Opinion

DEFUSE THE PENSION BOMB

NEW York’s public-pension system has become the epicenter of an in fluence-peddling scandal that has at tracted the attention of the SEC as well as state Attorney General Andrew Cuomo. But the millions in shady “placement fees” pocketed by a few politically connected middlemen are small change compared with the mushrooming cost of lavish pension benefits for state and local government retirees.

Keeping these retirees in clover could require $5.4 billion more from local taxpayers outside New York City over the next five years, if investment returns follow one scenario floated by the state comptroller’s office. And the real scandal is that politicians are reluctant to do anything about it.

In New York (as in almost every state), public-employees’ pensions are defined-benefit — meaning that the government guarantees an income stream based on peak salaries and career longevity. By private-sector standards, benefit levels are extraordinary: Our state and local government employees (and employees of public authorities) can retire earlier, with larger pensions, than the vast majority of those who pay their salaries.

Taxpayers must shoulder the risks of covering these promised benefits.
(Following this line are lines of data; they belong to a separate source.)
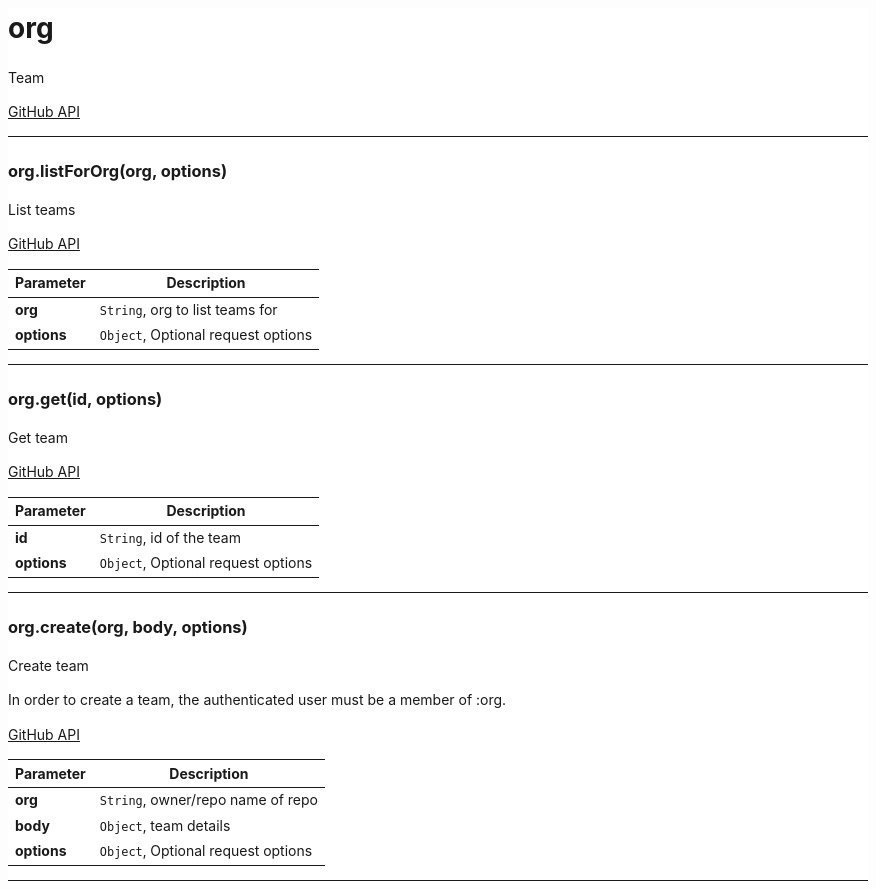 # org

Team

[GitHub API](https://developer.github.com/v3/orgs/teams/)



* * *

### org.listForOrg(org, options) 

List teams

[GitHub API](https://developer.github.com/v3/orgs/teams/#list-teams)

**Parameter**| **Description** |
--------------|---------------
**org** | `String`, org to list teams for|
**options** | `Object`, Optional request options|




---------------------------

### org.get(id, options) 

Get team

[GitHub API](https://developer.github.com/v3/orgs/teams/#get-team)

**Parameter**| **Description** |
--------------|---------------
**id** | `String`, id of the team|
**options** | `Object`, Optional request options|




---------------------------

### org.create(org, body, options) 

Create team

In order to create a team, the authenticated user must be a member of :org.

[GitHub API](https://developer.github.com/v3/orgs/teams/#create-team)

**Parameter**| **Description** |
--------------|---------------
**org** | `String`, owner/repo name of repo|
**body** | `Object`, team details|
**options** | `Object`, Optional request options|




---------------------------
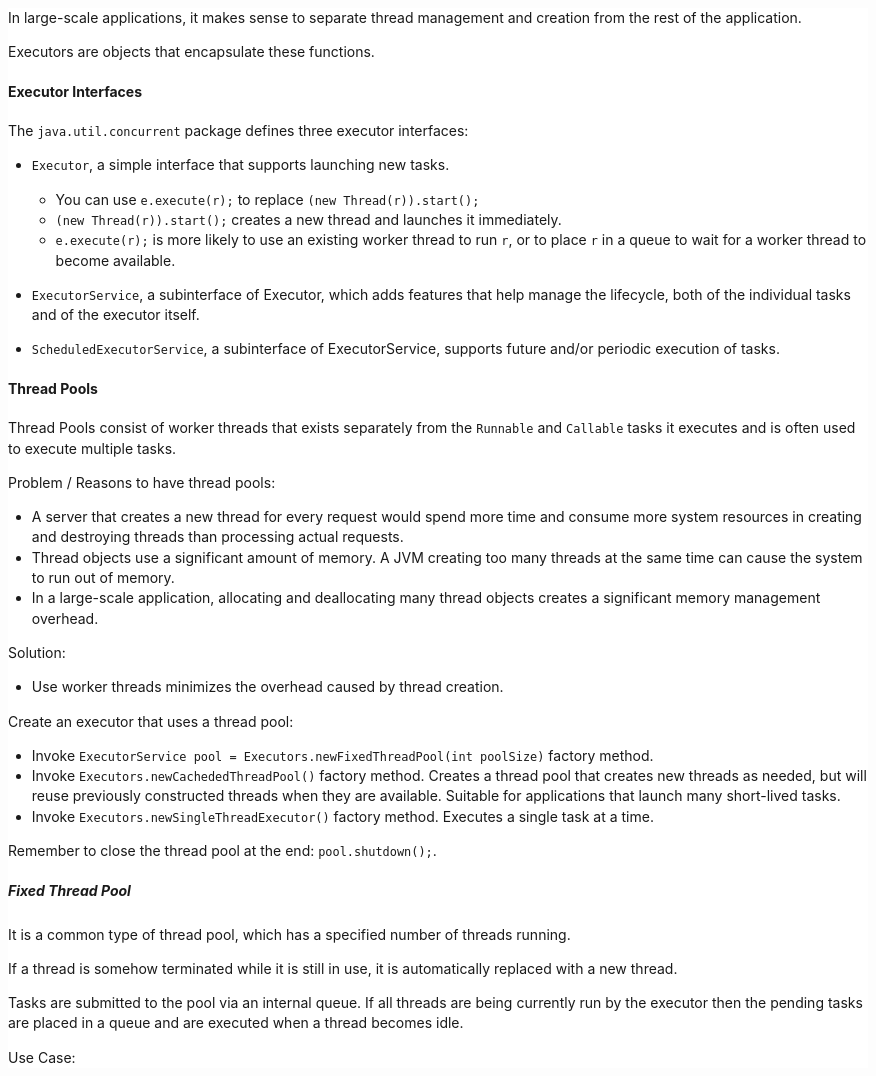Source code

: In large-scale applications, it makes sense to separate thread management and creation from the rest of the application.

Executors are objects that encapsulate these functions.

#### Executor Interfaces 

The `java.util.concurrent` package defines three executor interfaces:

- `Executor`, a simple interface that supports launching new tasks.
  - You can use `e.execute(r);` to replace `(new Thread(r)).start();`
  - `(new Thread(r)).start();` creates a new thread and launches it immediately. 
  - `e.execute(r);` is more likely to use an existing worker thread to run `r`, or to place `r` in a queue to wait for a worker thread to become available.

- `ExecutorService`, a subinterface of Executor, which adds features that help manage the lifecycle, both of the individual tasks and of the executor itself.
- `ScheduledExecutorService`, a subinterface of ExecutorService, supports future and/or periodic execution of tasks.

#### Thread Pools

Thread Pools consist of worker threads that exists separately from the `Runnable` and `Callable` tasks it executes and is often used to execute multiple tasks.

Problem / Reasons to have thread pools: 

- A server that creates a new thread for every request would spend more time and consume more system resources in creating and destroying threads than processing actual requests.
- Thread objects use a significant amount of memory. A JVM creating too many threads at the same time can cause the system to run out of memory. 
- In a large-scale application, allocating and deallocating many thread objects creates a significant memory management overhead.

Solution: 

- Use worker threads minimizes the overhead caused by thread creation.

Create an executor that uses a thread pool:

- Invoke `ExecutorService pool = Executors.newFixedThreadPool(int poolSize)` factory method.
- Invoke `Executors.newCachededThreadPool()` factory method. Creates a thread pool that creates new threads as needed, but will reuse previously constructed threads when they are available. Suitable for applications that launch many short-lived tasks.
- Invoke `Executors.newSingleThreadExecutor()` factory method. Executes a single task at a time.

Remember to close the thread pool at the end: `pool.shutdown();`.

##### Fixed Thread Pool

It is a common type of thread pool, which has a specified number of threads running.

If a thread is somehow terminated while it is still in use, it is automatically replaced with a new thread.

Tasks are submitted to the pool via an internal queue. If all threads are being currently run by the executor then the pending tasks are placed in a queue and are executed when a thread becomes idle.

Use Case: 
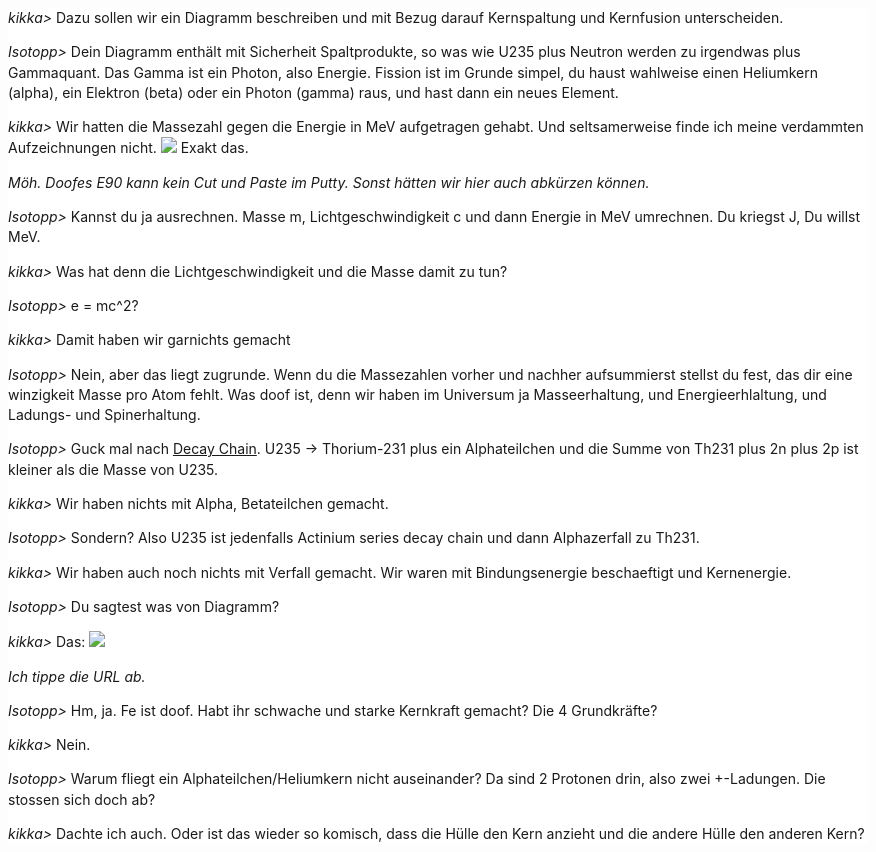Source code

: _kikka>_ Dazu sollen wir ein Diagramm beschreiben und mit Bezug darauf
Kernspaltung und Kernfusion unterscheiden.

_Isotopp>_ Dein Diagramm enthält mit Sicherheit Spaltprodukte, so was wie U235
plus Neutron werden zu irgendwas plus Gammaquant. Das Gamma ist ein Photon,
also Energie. Fission ist im Grunde simpel, du haust wahlweise einen
Heliumkern (alpha), ein Elektron (beta)  oder ein Photon (gamma) raus, und
hast dann ein neues Element.

_kikka>_ Wir hatten die Massezahl gegen die Energie in MeV aufgetragen gehabt.
Und seltsamerweise finde ich meine verdammten Aufzeichnungen nicht.
![](https://blog.koehntopp.info/uploads/bindungsenergie.jpg)
Exakt das.

_Möh. Doofes E90 kann kein Cut und Paste im Putty. Sonst hätten wir hier auch abkürzen können._

_Isotopp>_ Kannst du ja ausrechnen. Masse m, Lichtgeschwindigkeit c und dann
Energie in MeV umrechnen. Du kriegst J, Du willst MeV.

_kikka>_ Was hat denn die Lichtgeschwindigkeit und die Masse damit zu tun?

_Isotopp>_ e = mc^2?

_kikka>_ Damit haben wir garnichts gemacht

_Isotopp>_ Nein, aber das liegt zugrunde. Wenn du die Massezahlen vorher und
nachher aufsummierst stellst du fest, das dir eine winzigkeit Masse pro Atom
fehlt. Was doof ist, denn wir haben im Universum ja Masseerhaltung, und
Energieerhlaltung, und Ladungs- und Spinerhaltung.

_Isotopp>_ Guck mal nach
[Decay Chain](https://en.wikipedia.org/wiki/Decay_chain).
U235 -> Thorium-231 plus ein Alphateilchen und die Summe von Th231 plus 2n
plus 2p ist kleiner als die Masse von U235.

_kikka>_ Wir haben nichts mit Alpha, Betateilchen gemacht.

_Isotopp>_ Sondern? Also U235 ist jedenfalls Actinium series decay chain und
dann Alphazerfall zu Th231.

_kikka>_ Wir haben auch noch nichts mit Verfall gemacht. Wir waren mit
Bindungsenergie beschaeftigt und Kernenergie.

_Isotopp>_ Du sagtest was von Diagramm?

_kikka>_ Das: ![](https://blog.koehntopp.info/uploads/bindungsenergie.jpg)

_Ich tippe die URL ab._

_Isotopp>_ Hm, ja. Fe ist doof. Habt ihr schwache und starke Kernkraft
gemacht? Die 4 Grundkräfte?

_kikka>_ Nein.

_Isotopp>_ Warum fliegt ein Alphateilchen/Heliumkern nicht auseinander? Da
sind 2 Protonen drin, also zwei +-Ladungen. Die stossen sich doch ab?

_kikka>_ Dachte ich auch. Oder ist das wieder so komisch, dass die Hülle den
Kern anzieht und die andere Hülle den anderen Kern?
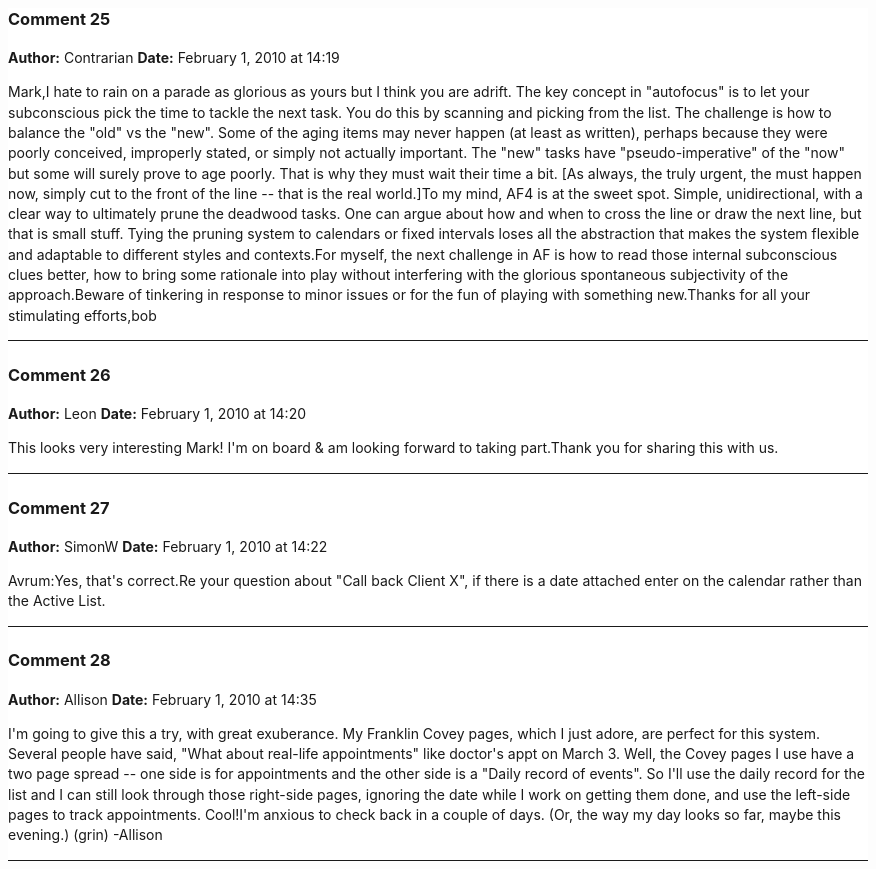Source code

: 
### Comment 25
**Author:** Contrarian
**Date:** February 1, 2010 at 14:19

Mark,I hate to rain on a parade as glorious as yours but I think you are adrift. The key concept in "autofocus" is to let your subconscious pick the time to tackle the next task. You do this by scanning and picking from the list. The challenge is how to balance the "old" vs the "new". Some of the aging items may never happen (at least as written), perhaps because they were poorly conceived, improperly stated, or simply not actually important. The "new" tasks have "pseudo-imperative" of the "now" but some will surely prove to age poorly. That is why they must wait their time a bit. [As always, the truly urgent, the must happen now, simply cut to the front of the line -- that is the real world.]To my mind, AF4 is at the sweet spot. Simple, unidirectional, with a clear way to ultimately prune the deadwood tasks. One can argue about how and when to cross the line or draw the next line, but that is small stuff. Tying the pruning system to calendars or fixed intervals loses all the abstraction that makes the system flexible and adaptable to different styles and contexts.For myself, the next challenge in AF is how to read those internal subconscious clues better, how to bring some rationale into play without interfering with the glorious spontaneous subjectivity of the approach.Beware of tinkering in response to minor issues or for the fun of playing with something new.Thanks for all your stimulating efforts,bob

---

### Comment 26
**Author:** Leon
**Date:** February 1, 2010 at 14:20

This looks very interesting Mark! I'm on board & am looking forward to taking part.Thank you for sharing this with us.

---

### Comment 27
**Author:** SimonW
**Date:** February 1, 2010 at 14:22

Avrum:Yes, that's correct.Re your question about "Call back Client X", if there is a date attached enter on the calendar rather than the Active List.

---

### Comment 28
**Author:** Allison
**Date:** February 1, 2010 at 14:35

I'm going to give this a try, with great exuberance. My Franklin Covey pages, which I just adore, are perfect for this system. Several people have said,
"What about real-life appointments" like doctor's appt on March 3. Well, the Covey pages I use have a two page spread -- one side is for appointments and the other side is a "Daily record of events". So I'll use the daily record for the list and I can still look through those right-side pages, ignoring the date while I work on getting them done, and use the left-side pages to track appointments. Cool!I'm anxious to check back in a couple of days. (Or, the way my day looks so far, maybe this evening.) (grin)
-Allison

---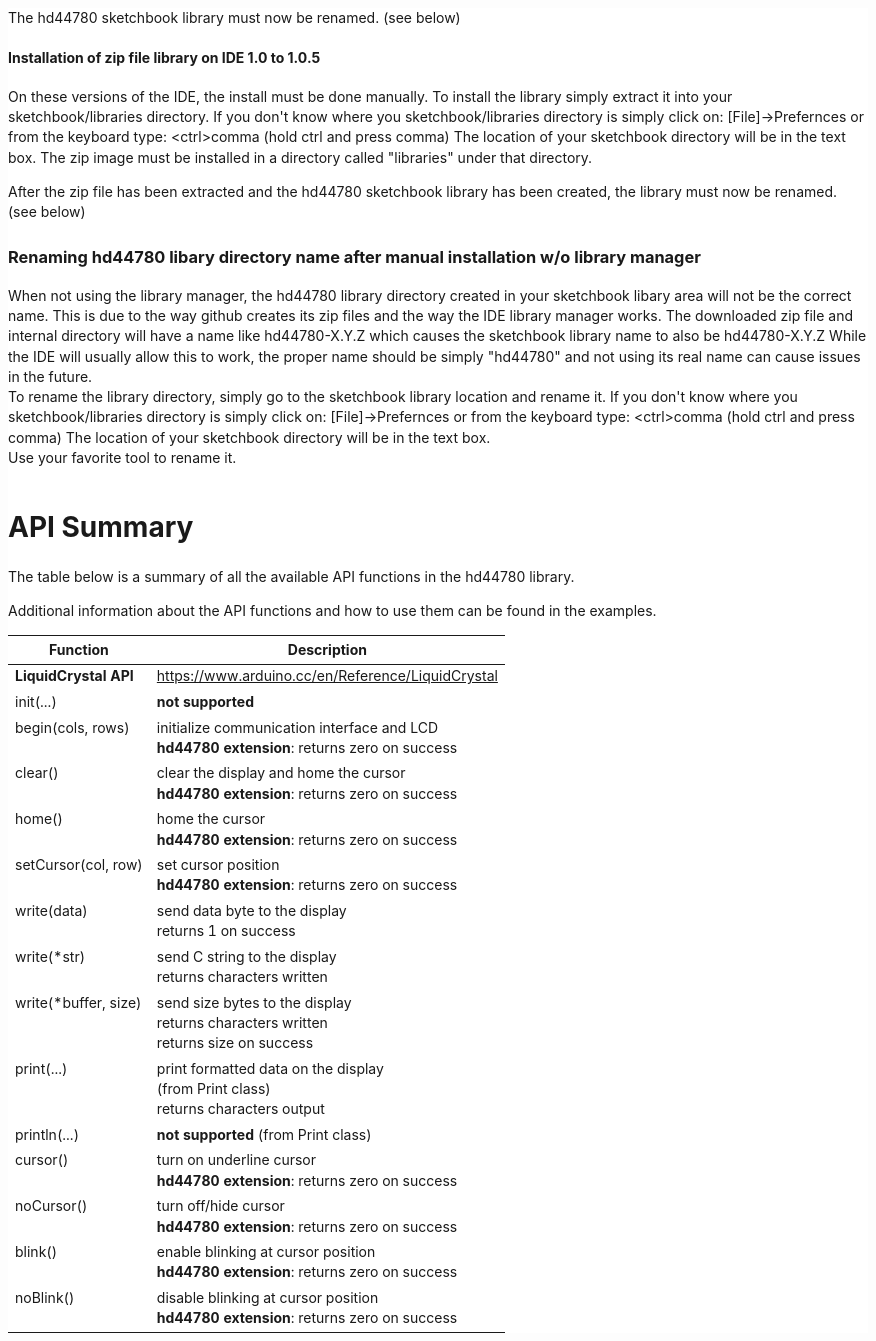 The hd44780 sketchbook library must now be renamed. (see below)

#### Installation of zip file library on IDE 1.0 to 1.0.5
On these versions of the IDE, the install must be done manually.
To install the library simply extract it into your sketchbook/libraries directory.
If you don't know where you sketchbook/libraries directory is simply click on:
[File]->Prefernces
or from the keyboard type: &lt;ctrl&gt;comma (hold ctrl and press comma)
The location of your sketchbook directory will be in the text box.
The zip image must be installed in a directory called "libraries" under that directory.<br>

After the zip file has been extracted and the hd44780 sketchbook library has been created,
the library must now be renamed. (see below)

### Renaming hd44780 libary directory name after manual installation w/o library manager
When not using the library manager, the hd44780 library directory created in your sketchbook libary area will not be the correct name.
This is due to the way github creates its zip files and the way the IDE library manager works.
The downloaded zip file and internal directory will have a name like hd44780-X.Y.Z which causes the sketchbook library name to also be hd44780-X.Y.Z
While the IDE will usually allow this to work, the proper name should be simply "hd44780" and not using its real name can cause issues in the future.<br>
To rename the library directory, simply go to the sketchbook library location and rename it.
If you don't know where you sketchbook/libraries directory is simply click on:
[File]->Prefernces
or from the keyboard type: &lt;ctrl&gt;comma (hold ctrl and press comma)
The location of your sketchbook directory will be in the text box.<br>
Use your favorite tool to rename it.

API Summary
===========
The table below is a summary of all the available API functions in the hd44780 library.

Additional information about the API functions and how to use them
can be found in the examples.


|Function                               | Description                           |
| --------------------------------------| --------------------------------------|
| **LiquidCrystal API**                 | https://www.arduino.cc/en/Reference/LiquidCrystal |
| init(...)                             | **not supported**
| begin(cols, rows)                     | initialize communication interface and LCD<br> **hd44780 extension**: returns zero on success |
| clear()                               | clear the display and home the cursor<br> **hd44780 extension**: returns zero on success |
| home()	                        | home the cursor<br> **hd44780 extension**: returns zero on success |
| setCursor(col, row)                   | set cursor position<br> **hd44780 extension**: returns zero on success |
| write(data)	                        | send data byte to the display<br>returns 1 on success |
| write(*str)	                        | send C string to the display<br>returns characters written |
| write(*buffer, size)                  | send size bytes to the display<br>returns characters written<br>returns size on success |
| print(...)                            | print formatted data on the display<br>(from Print class)<br>returns characters output |
| println(...)                          | **not supported** (from Print class) |
| cursor()                              | turn on underline cursor<br> **hd44780 extension**: returns zero on success |
| noCursor()                            | turn off/hide cursor<br> **hd44780 extension**: returns zero on success |
| blink()                               | enable blinking at cursor position<br> **hd44780 extension**: returns zero on success |
| noBlink()                             | disable blinking at cursor position<br> **hd44780 extension**: returns zero on success |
The pensions are paid out of gigantic pooled retirement funds, to which government employers contribute varying amounts, depending on actuarial assumptions and market fluctuations.

Since 2000, the combined yearly pension costs for all governments in New York (including New York City), have risen from slightly under $1 billion to nearly $10 billion — reflecting both market conditions and benefit increases effective at the beginning of that period.

New York City’s annual pension contributions alone are up more than $3 billion over the last five years — and projected to rise by another $1 billion over the next three. Annual pension bills for the state and its local subdivisions could easily double or triple by 2015.

Under the state Constitution, pension benefits can’t be “diminished or impaired” for any current member of a public-retirement system in New York. So it will be hard in the short term to stem the tide of mounting pension costs. The reform debate is really about compensation for the next generation of government workers — and the long-term impact they’ll have on state and local finances.

Far-fetched as it may seem, given state lawmakers’ shameless pandering to unions in recent years, there is precedent for reform: During the ’70s fiscal crisis, the Legislature managed to scale back pension benefits for new public employees. But the unions spent most of the next 25 years successfully clawing back much of what they’d lost.

There’s a risk that the same thing will happen again if Gov. Paterson somehow wins approval of his modest reform proposals. Paterson’s “Tier 5” pension plan, applying only to future state and local employees, would: raise the retirement age to 62 (same as the Social Security minimum); increase the pension-vesting period; require employees to contribute to the pension fund throughout their careers, and curb the practice of padding pensions with overtime. In the main, all this would simply replicate the Tier 3 and 4 benefits of the mid-’80s.

The governor has proposed more dramatic changes in police and firefighter pensions. He’d change the current “20 and out” plan — retirement at half pay after 20 years, with no minimum retirement age — to half pay after 25 years at a minimum age of 50. Mayor Bloomberg projected that this would save the city $200 million a year almost immediately.

Real reform, however, would go much further — by essentially throwing out the outmoded defined-benefits model for future employees. New York should follow the lead of a few states, including Michigan, that have shifted nonuniformed government workers to defined-contribution accounts — like the 401(k) plans that have come to dominate the private sector.

With a defined-contribution retirement system, taxpayers would no longer bear all the financial risks associated with providing guaranteed pension benefits. For the first time, public-pension costs would become both predictable and easily understandable — and the real costs of proposed benefit increases would be transparent. With normal turnover, between a quarter and a third of state and city employees would be in the new system within a decade.

If pension reform were subject to regular contract negotiations, public-employee unions would never accept a shift to defined-contribution plans. But this is a rare case in which elected officials can alter a fringe benefit without the unions’ consent — because the state’s Taylor Law, which governs public-sector labor issues, specifically prohibits collective bargaining on pensions.

Thus, retirement benefits could be changed legislatively, ensuring that future generations of New Yorkers aren’t stuck with the same pension problem. Unfortunately, leading politicians like Paterson and Bloomberg continue to seek union permission to make any changes.

It’s time for these officials to reassert their managerial prerogatives — and to understand that government unions will never voluntarily relinquish the gold-standard pensions that taxpayers can no longer afford.